◆ YOUR ASSIGNMENT:
Can you output every line of the records below verbatim, omitting the pictures?

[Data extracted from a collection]

"""

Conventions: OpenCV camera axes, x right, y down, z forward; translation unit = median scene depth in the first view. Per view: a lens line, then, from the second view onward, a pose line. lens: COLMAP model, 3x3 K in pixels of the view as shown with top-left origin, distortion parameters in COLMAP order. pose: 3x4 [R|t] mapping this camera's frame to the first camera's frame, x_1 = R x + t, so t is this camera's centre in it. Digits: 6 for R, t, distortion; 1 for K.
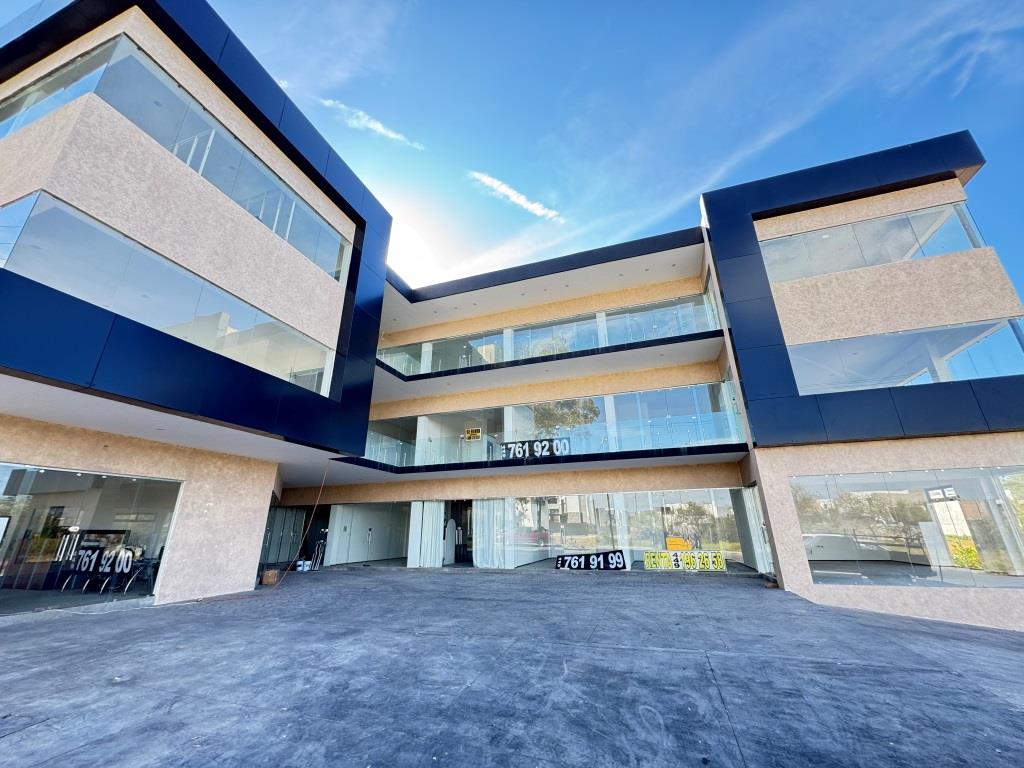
lens RADIAL K [[405.9, 0, 511.7], [0, 405.9, 382.1], [0, 0, 1]] dist [-0.001874, 0.000072]
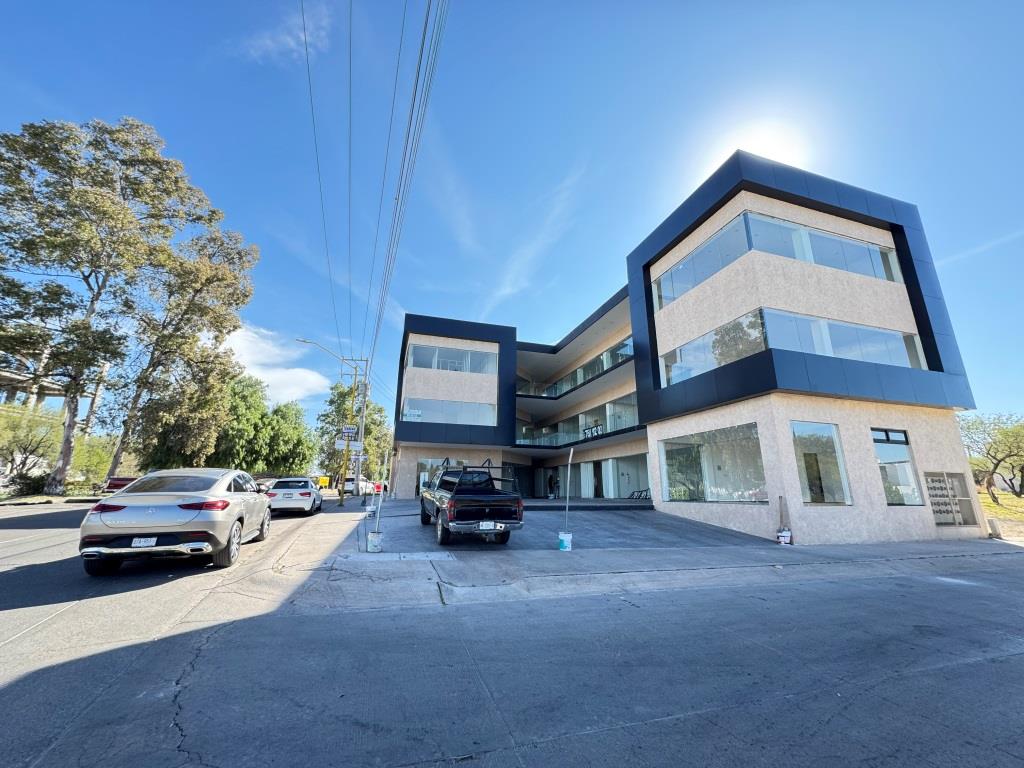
lens RADIAL K [[405.9, 0, 511.7], [0, 405.9, 382.1], [0, 0, 1]] dist [-0.001874, 0.000072]
pose [[0.585590, -0.195892, -0.786581, 1.315309], [0.263529, 0.963657, -0.043800, -0.063889], [0.766574, -0.181638, 0.615931, -0.339780]]
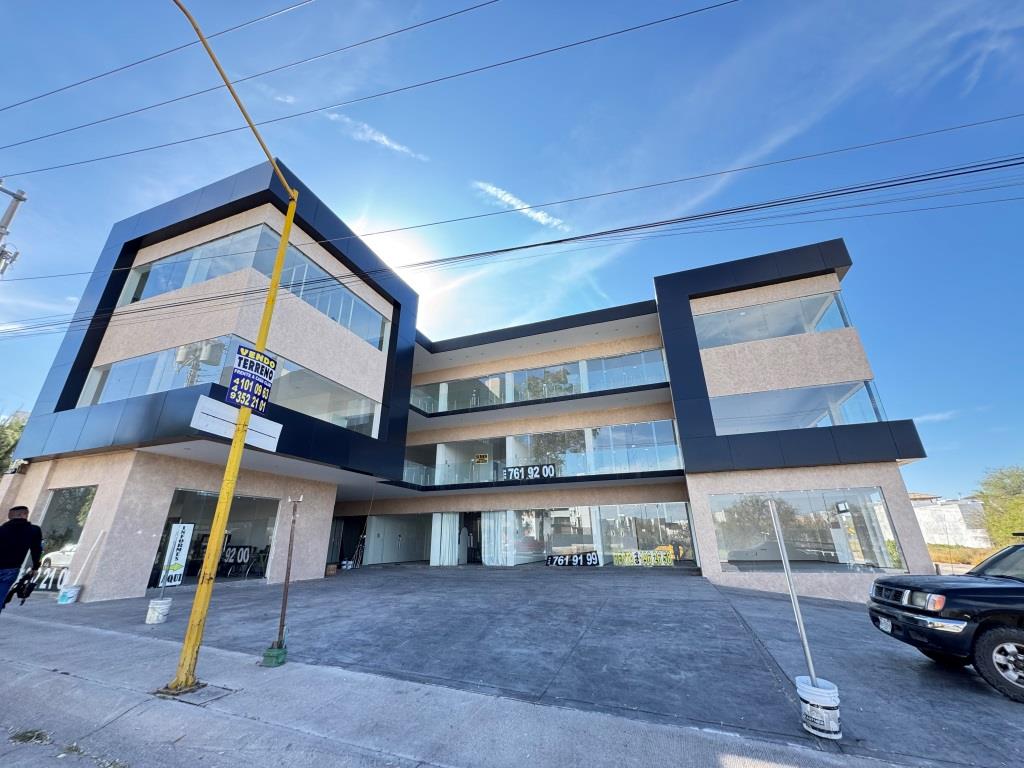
lens RADIAL K [[405.9, 0, 511.7], [0, 405.9, 382.1], [0, 0, 1]] dist [-0.001874, 0.000072]
pose [[0.999732, -0.008423, -0.021575, 0.033860], [0.007885, 0.999659, -0.024887, -0.095554], [0.021777, 0.024710, 0.999457, -0.318825]]
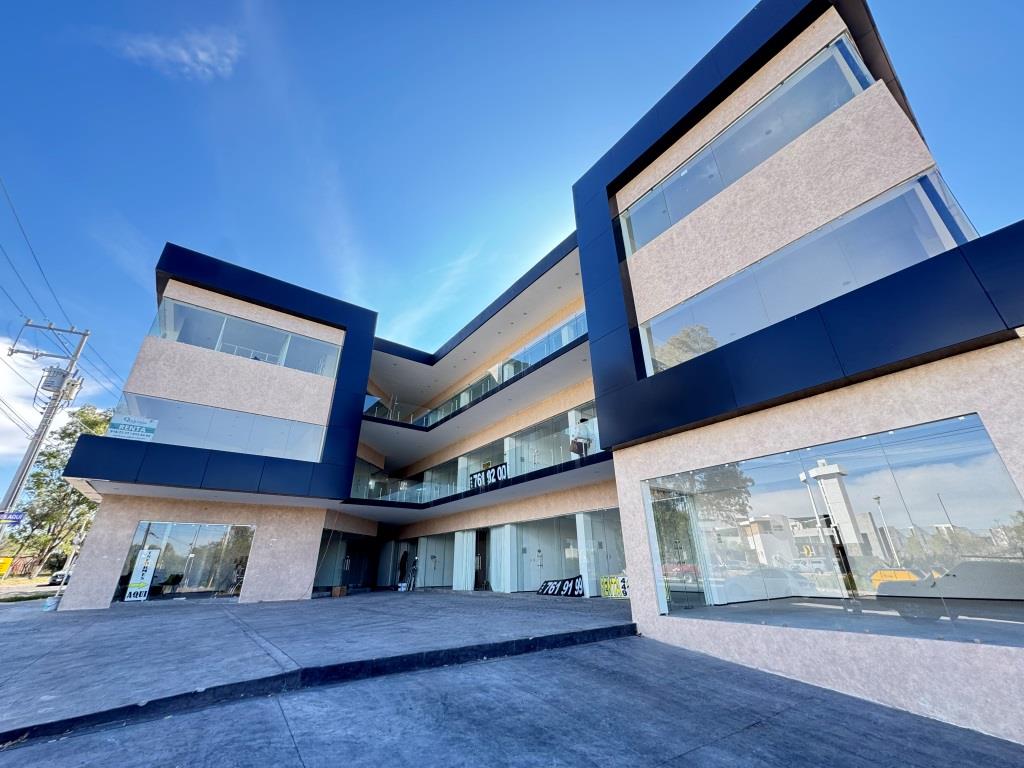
lens RADIAL K [[405.9, 0, 511.7], [0, 405.9, 382.1], [0, 0, 1]] dist [-0.001874, 0.000072]
pose [[0.822756, -0.236063, -0.517056, 0.734496], [0.198975, 0.971736, -0.127033, 0.070515], [0.532429, 0.001636, 0.846473, 0.125591]]
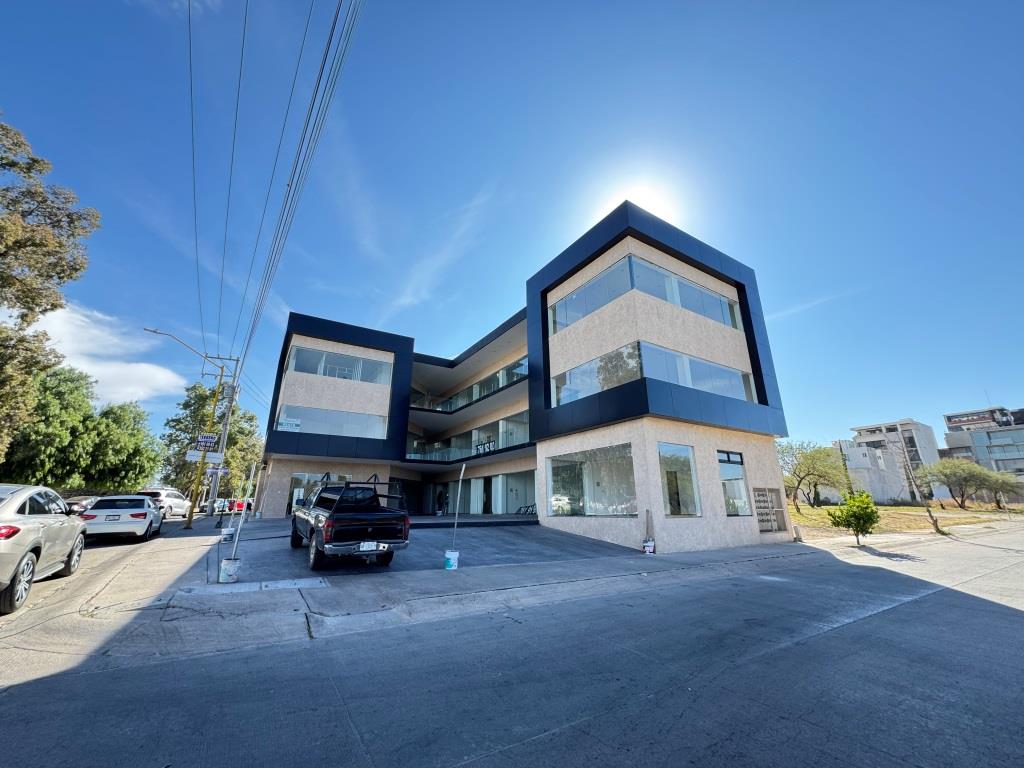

"""

◆ REPLY:
Conventions: OpenCV camera axes, x right, y down, z forward; translation unit = median scene depth in the first view. Per view: a lens line, then, from the second view onward, a pose line. lens: COLMAP model, 3x3 K in pixels of the view as shown with top-left origin, distortion parameters in COLMAP order. pose: 3x4 [R|t] mapping this camera's frame to the first camera's frame, x_1 = R x + t, so t is this camera's centre in it. Digits: 6 for R, t, distortion; 1 for K.
lens RADIAL K [[405.9, 0, 511.7], [0, 405.9, 382.1], [0, 0, 1]] dist [-0.001874, 0.000072]
lens RADIAL K [[405.9, 0, 511.7], [0, 405.9, 382.1], [0, 0, 1]] dist [-0.001874, 0.000072]
pose [[0.585590, -0.195892, -0.786581, 1.315309], [0.263529, 0.963657, -0.043800, -0.063889], [0.766574, -0.181638, 0.615931, -0.339780]]
lens RADIAL K [[405.9, 0, 511.7], [0, 405.9, 382.1], [0, 0, 1]] dist [-0.001874, 0.000072]
pose [[0.999732, -0.008423, -0.021575, 0.033860], [0.007885, 0.999659, -0.024887, -0.095554], [0.021777, 0.024710, 0.999457, -0.318825]]
lens RADIAL K [[405.9, 0, 511.7], [0, 405.9, 382.1], [0, 0, 1]] dist [-0.001874, 0.000072]
pose [[0.822756, -0.236063, -0.517056, 0.734496], [0.198975, 0.971736, -0.127033, 0.070515], [0.532429, 0.001636, 0.846473, 0.125591]]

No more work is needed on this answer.